## [EXERCISE]
Please report each line below that contains the string "sketchPlane", copying every such line in full.

## Begin EXERCISE MATERIAL

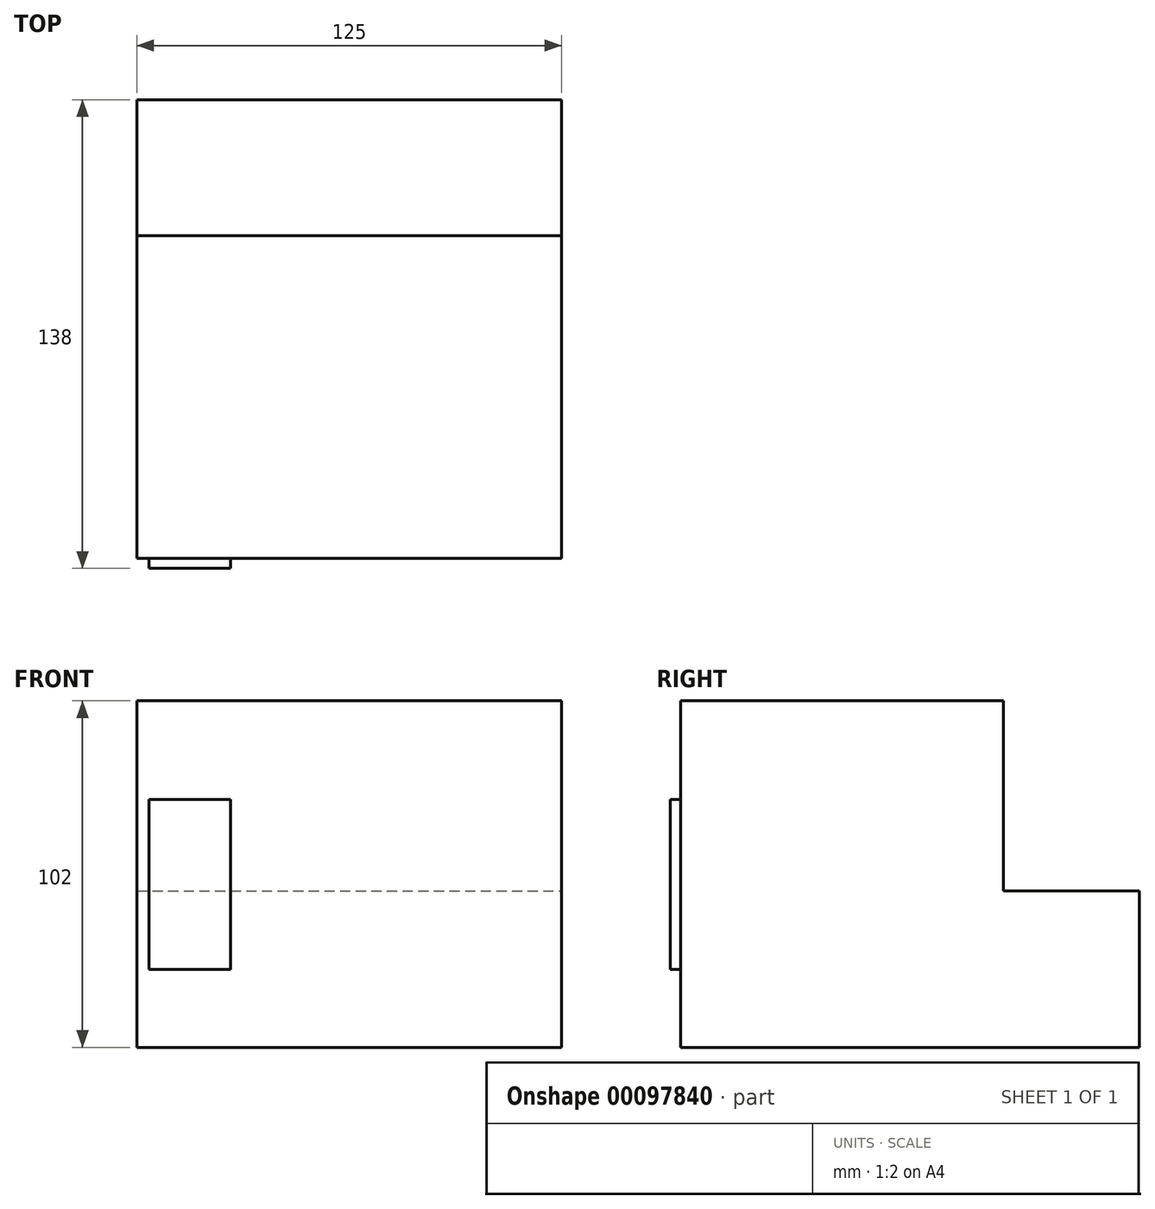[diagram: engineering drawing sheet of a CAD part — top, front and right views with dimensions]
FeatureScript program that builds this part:
annotation { "Feature Type Name" : "Feature", "Feature Type Description" : "" }
export const myFeature = defineFeature(function(context is Context, id is Id, definition is map)
    precondition{}
    {
        {
            var Q0;
            Q0=qCreatedBy(makeId("Top.planeOp"),FACE);
            var sketch = newSketch(context, id + "F0", { "sketchPlane" : qUnion([Q0])});
            skLineSegment(sketch, "E0.bottom", {"start": v(0, 0) * mm, "end": v(125, 0) * mm});
            skLineSegment(sketch, "E0.top", {"start": v(0, 135) * mm, "end": v(125, 135) * mm});
            skLineSegment(sketch, "E0.left", {"start": v(0, 0) * mm, "end": v(0, 135) * mm});
            skLineSegment(sketch, "E0.right", {"start": v(125, 0) * mm, "end": v(125, 135) * mm});
            skLineSegment(sketch, "E1", {"start": v(0, 95) * mm, "end": v(125, 95) * mm});
            skSolve(sketch);
        }
        {
            var Q0;
            Q0 = qSketchRegion(id + "F0", true);
            var Q1;
            Q1=makeQuery(id+"F0.imprint","IMPRINT",FACE,{"disambiguationData":[TD([[makeQuery(id+"F0.imprint","IMPRINT",EDGE,{"derivedFrom":sQuery(id+"F0.wireOp",EDGE,"E0.bottom")}),1.0]])]});
            extrude(context, id + "F1", {"entities" : qUnion([Q0, Q1]), "depth" : 102 * mm});
        }
        {
            var Q0;
            {var subQ0=sQuery(id+"F0.wireOp",EDGE,"E0.top");Q0=makeQuery(id+"F0.imprint","IMPRINT",FACE,{"disambiguationData":[TD([[makeQuery(id+"F0.imprint","IMPRINT",EDGE,{"derivedFrom":subQ0}),-1.0]])]});}
            extrude(context, id + "F2", {"entities" : qUnion([Q0]), "operationType" : NewBodyOperationType.REMOVE, "depth" : 132.07 * mm, "hasSecondDirection" : true, "secondDirectionOppositeDirection" : false, "secondDirectionDepth" : 46 * mm});
        }
        {
            var Q0;
            Q0=makeQuery(id+"F1.opExtrude","SWEPT_FACE",FACE,{"disambiguationData":[OSD([sQuery(id+"F0.wireOp",EDGE,"E0.bottom")])]});
            var sketch = newSketch(context, id + "F3", { "sketchPlane" : qUnion([Q0])});
            skLineSegment(sketch, "E2.bottom", {"start": v(3.6, 73) * mm, "end": v(27.6, 73) * mm});
            skLineSegment(sketch, "E2.top", {"start": v(3.6, 23) * mm, "end": v(27.6, 23) * mm});
            skLineSegment(sketch, "E2.left", {"start": v(3.6, 73) * mm, "end": v(3.6, 23) * mm});
            skLineSegment(sketch, "E2.right", {"start": v(27.6, 73) * mm, "end": v(27.6, 23) * mm});
            skLineSegment(sketch, "E3", {"start": v(52.64, 95) * mm, "end": v(98.96, 95) * mm});
            skLineSegment(sketch, "E4", {"start": v(98.96, 95) * mm, "end": v(121, 65.28) * mm});
            skLineSegment(sketch, "E5", {"start": v(121, 65.28) * mm, "end": v(121, 27.36) * mm});
            skLineSegment(sketch, "E6", {"start": v(121, 27.36) * mm, "end": v(98.96, 7) * mm});
            skLineSegment(sketch, "E7", {"start": v(98.96, 7) * mm, "end": v(52.64, 7) * mm});
            skLineSegment(sketch, "E8", {"start": v(52.64, 7) * mm, "end": v(30.6, 27.36) * mm});
            skLineSegment(sketch, "E9", {"start": v(30.6, 27.36) * mm, "end": v(30.6, 65.28) * mm});
            skLineSegment(sketch, "E10", {"start": v(30.6, 65.28) * mm, "end": v(52.64, 95) * mm});
            skSolve(sketch);
        }
        {
            var Q0;
            Q0=makeQuery(id+"F3.imprint","IMPRINT",FACE,{"disambiguationData":[TD([[makeQuery(id+"F3.imprint","IMPRINT",EDGE,{"derivedFrom":sQuery(id+"F3.wireOp",EDGE,"E2.bottom")}),-1.0]])]});
            extrude(context, id + "F4", {"entities" : qUnion([Q0]), "operationType" : NewBodyOperationType.ADD, "depth" : 3 * mm});
        }
    });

## End EXERCISE MATERIAL

## [FINISHED EXERCISE]
            var sketch = newSketch(context, id + "F0", { "sketchPlane" : qUnion([Q0])});
            var sketch = newSketch(context, id + "F3", { "sketchPlane" : qUnion([Q0])});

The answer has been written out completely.